Two San Luis Obispo based tech companies have officially joined forces, to the surprise of no one who has seen the teams working together over the last two decades.
Digital West Networks Inc. acquired Norcast Telecom Networks in November 2016 but made the official announcement in late January. The companies are merging offices in the first week of February.
The acquisition forms what Digital West’s staff are calling, “the Central Coast’s single largest business infrastructure provider.” Each company had roughly 30 employees and a range of local commercial customers of all sizes as well as some foreign data service clients.
Tim Williams remains CEO of the newly integrated company with Jeff Buckingham becoming the president and Chief Client Officer. The pair split private ownership in the firm with Buckingham as the minority partner.
Michael Gayaldo former CEO and majority shareholder of Norcast sold his interest and will look for, “other challenges.”
It’s the second time in as many years that Buckingham has been part of such a merger. In 2015 his company Blue Rooster merged into Norcast creating a combined force. Each time, he said, the logic of adopting the larger or more prominent company’s name for the new entity seemed clear. Aside from owners choosing to depart the company no job losses or layoffs occurred with either transition.
“Things are very different here in SLO,” said Buckingham. “…compared to Silicon Valley. Those are takeovers; people come into work and everything’s up in the air and they wait for it to settle down before they find out if they have a job.”

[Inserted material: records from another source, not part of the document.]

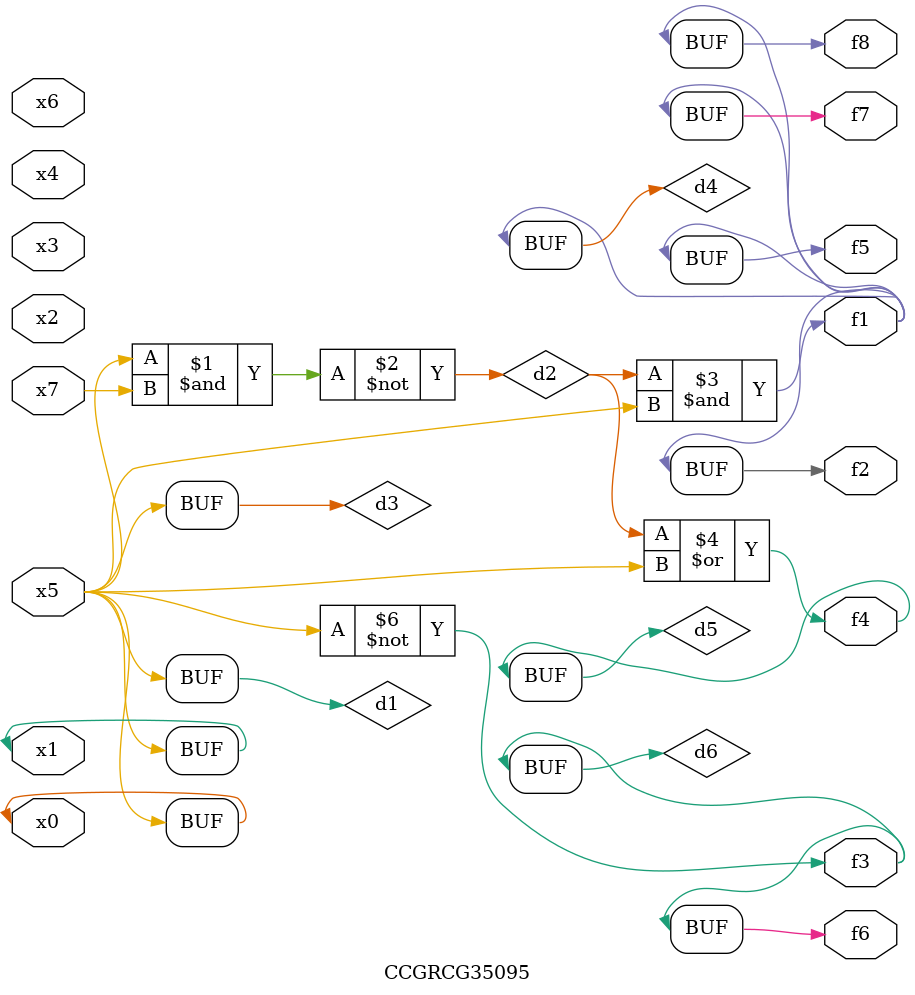
<source format=v>
module CCGRCG35095(
	input x0, x1, x2, x3, x4, x5, x6, x7,
	output f1, f2, f3, f4, f5, f6, f7, f8
);

	wire d1, d2, d3, d4, d5, d6;

	buf (d1, x0, x5);
	nand (d2, x5, x7);
	buf (d3, x0, x1);
	and (d4, d2, d3);
	or (d5, d2, d3);
	nor (d6, d1, d3);
	assign f1 = d4;
	assign f2 = d4;
	assign f3 = d6;
	assign f4 = d5;
	assign f5 = d4;
	assign f6 = d6;
	assign f7 = d4;
	assign f8 = d4;
endmodule

</source>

“For us,” he added, “coming together is always about doing what makes the most sense. Norcast was larger and had more customers as a known entity than Blue Rooster. Digital West has it’s own name recognition and a reputation that will allow us to expand and grow in new directions.”
Williams added that his role as CEO would be to focus on development of new products for Digital West as well ass implementing their combined vision. Expanding their fiber optic network is a big part of that, he said.
“What it means to be an IT company has been radically redefined since the old days,” Williams said. “In the 1980s a CEO with a laptop might have had three people on staff just to fix it. Now those types of issues are solved. Smaller companies no longer need a Chief Technology Officer necessarily, but the security of information, business intelligence is what is needed.”
Williams founded Digital West 19 years ago as an ISP in the days of dial-up Internet. They still provide Internet hook up at speeds unimaginable back then, also maintaining a 2,000 sq. ft. data center in SLO maintaining a private “cloud” for clients. However, that center is operating pretty much at capacity, Williams said.
Digital West owns a parcel near the corner of Tank Farm Road and Broad Street where they still plan to build a much larger and more advanced facility, although a clear timeline is not known.
“We’re really excited about the new synergies that we can create,” Williams said, later adding. “We often called each other the ‘co-opatition’ before…Jeff [Buckingham] was always a mentor so to be working together again, this is terrific.”